Submitted by Jen Jones on Thu, 04/21/2011 - 6:37pm
Apparently the lingering economic malaise has its limits: according to the Federal Bureau of Labor Statistics, the U.S. economy added 216,000 new jobs last month. This good news appears to support recent claims that the labor market recovery, as Bloomberg put it, is finally "gaining traction".
But according to a new report from The Huffington Post, those who have been lucky enough to find work, any work, are also often finding their former standard of living to be completely out of reach. “While the recovery of the labor market and the broader U.S. economy depend critically on job growth, equally important is the quality of those jobs. During the economic downturn, 40 percent of the jobs lost came from high-wage industries -- yet high-wage industries accounted for only 14 percent of the new positions created in the first year of post-downturn job growth, according to a report released in February by the National Employment Law Project.”
This means that while the quantity of jobs in the American labor market is on the rise, the quality of those jobs has not returned to pre-recessionary standards, affording few returning workers the lifestyles to which they had become accustomed in the sectors they were most familiar.

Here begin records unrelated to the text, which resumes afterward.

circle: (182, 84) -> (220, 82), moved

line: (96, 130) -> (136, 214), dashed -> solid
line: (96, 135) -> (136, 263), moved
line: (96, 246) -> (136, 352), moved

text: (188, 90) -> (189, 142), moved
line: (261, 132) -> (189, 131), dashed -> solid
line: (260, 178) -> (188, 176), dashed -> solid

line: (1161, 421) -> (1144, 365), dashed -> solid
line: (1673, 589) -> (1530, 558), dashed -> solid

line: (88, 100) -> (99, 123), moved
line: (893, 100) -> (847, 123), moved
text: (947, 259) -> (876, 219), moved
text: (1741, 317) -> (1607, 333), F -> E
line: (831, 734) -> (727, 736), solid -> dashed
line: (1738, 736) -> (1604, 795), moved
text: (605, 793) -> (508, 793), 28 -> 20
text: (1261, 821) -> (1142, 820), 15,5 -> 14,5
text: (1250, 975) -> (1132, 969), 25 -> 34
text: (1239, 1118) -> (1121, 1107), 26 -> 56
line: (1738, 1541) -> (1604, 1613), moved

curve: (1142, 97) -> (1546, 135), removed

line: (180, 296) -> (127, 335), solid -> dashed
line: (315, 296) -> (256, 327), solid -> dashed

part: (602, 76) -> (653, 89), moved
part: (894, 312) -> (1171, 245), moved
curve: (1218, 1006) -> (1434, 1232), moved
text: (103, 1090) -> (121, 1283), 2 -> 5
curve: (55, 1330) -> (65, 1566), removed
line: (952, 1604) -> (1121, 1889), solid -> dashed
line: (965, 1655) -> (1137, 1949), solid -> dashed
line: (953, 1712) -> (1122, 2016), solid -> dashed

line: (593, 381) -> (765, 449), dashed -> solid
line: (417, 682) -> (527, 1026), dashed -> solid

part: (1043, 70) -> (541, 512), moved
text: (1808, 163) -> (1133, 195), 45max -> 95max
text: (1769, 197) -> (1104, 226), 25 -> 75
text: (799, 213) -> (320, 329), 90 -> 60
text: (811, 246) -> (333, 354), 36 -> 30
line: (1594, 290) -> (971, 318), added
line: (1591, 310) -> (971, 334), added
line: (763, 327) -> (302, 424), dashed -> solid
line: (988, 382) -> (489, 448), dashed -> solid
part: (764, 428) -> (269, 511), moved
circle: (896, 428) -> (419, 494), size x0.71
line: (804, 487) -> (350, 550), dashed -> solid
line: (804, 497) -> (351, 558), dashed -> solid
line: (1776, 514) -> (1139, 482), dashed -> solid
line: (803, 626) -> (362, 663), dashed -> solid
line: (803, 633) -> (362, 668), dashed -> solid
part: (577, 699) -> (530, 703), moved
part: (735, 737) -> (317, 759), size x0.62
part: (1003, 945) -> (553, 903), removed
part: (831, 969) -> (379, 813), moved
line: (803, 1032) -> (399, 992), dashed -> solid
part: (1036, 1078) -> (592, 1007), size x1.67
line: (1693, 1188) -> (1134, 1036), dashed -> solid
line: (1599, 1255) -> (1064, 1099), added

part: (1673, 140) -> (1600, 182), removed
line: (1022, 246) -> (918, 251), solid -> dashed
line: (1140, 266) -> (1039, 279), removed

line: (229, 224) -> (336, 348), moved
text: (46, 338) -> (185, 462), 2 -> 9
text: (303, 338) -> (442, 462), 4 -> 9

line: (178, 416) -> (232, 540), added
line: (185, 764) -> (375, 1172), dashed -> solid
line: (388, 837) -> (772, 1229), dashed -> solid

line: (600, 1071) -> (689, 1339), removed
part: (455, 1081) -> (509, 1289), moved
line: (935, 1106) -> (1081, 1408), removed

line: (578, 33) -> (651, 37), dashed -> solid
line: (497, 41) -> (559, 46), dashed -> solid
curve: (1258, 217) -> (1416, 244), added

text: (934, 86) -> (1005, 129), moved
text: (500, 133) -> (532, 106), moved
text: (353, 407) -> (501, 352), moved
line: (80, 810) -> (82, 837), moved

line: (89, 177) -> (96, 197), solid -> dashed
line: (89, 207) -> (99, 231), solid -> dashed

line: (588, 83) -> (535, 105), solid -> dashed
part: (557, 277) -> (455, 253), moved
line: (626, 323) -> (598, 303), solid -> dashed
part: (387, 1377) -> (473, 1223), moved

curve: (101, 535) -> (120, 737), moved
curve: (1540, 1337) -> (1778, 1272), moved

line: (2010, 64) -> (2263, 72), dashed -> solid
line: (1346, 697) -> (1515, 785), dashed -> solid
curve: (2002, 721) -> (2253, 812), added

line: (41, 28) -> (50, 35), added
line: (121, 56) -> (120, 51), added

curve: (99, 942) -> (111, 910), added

“Construction and finance, sectors which boast a median hourly wage of roughly $20, were among the hardest hit during the downturn. By contrast, about a fifth of all new jobs are being generated in the administrative/support, waste management, and remediation services industries and they offer a median hourly wage of $12.91. And many of those jobs are temporary positions. Other lower-paying sectors in which employment has rebounded since the downturn include the retail and hospitality and leisure sectors. Manufacturing is one of the bright spots, but industrywide employment is still well below pre-recession levels.”
All of this is happening while corporate profits continue to rise and the gap between “Wall Street” and “Main Street” grows ever wider. As such, many experts point to an economy still in crisis, paying out to the wealthiest Americans even as the masses receive little financial respite. “The economy has been adding jobs each month for more than a year, but according to the most recent federal data, there are still more than four unemployed workers for every job opening. When considering the spiderweb of factors which forces workers to trade down in the job market, economists point to this supply issue first.”
Is the supply of jobs not meeting your demands to pay down debt? Are you one of the thousands of long-term unemployed who have yet to find work after years of searching? Or have you finally found a job but find yourself underemployed, and now unable to make ends meet?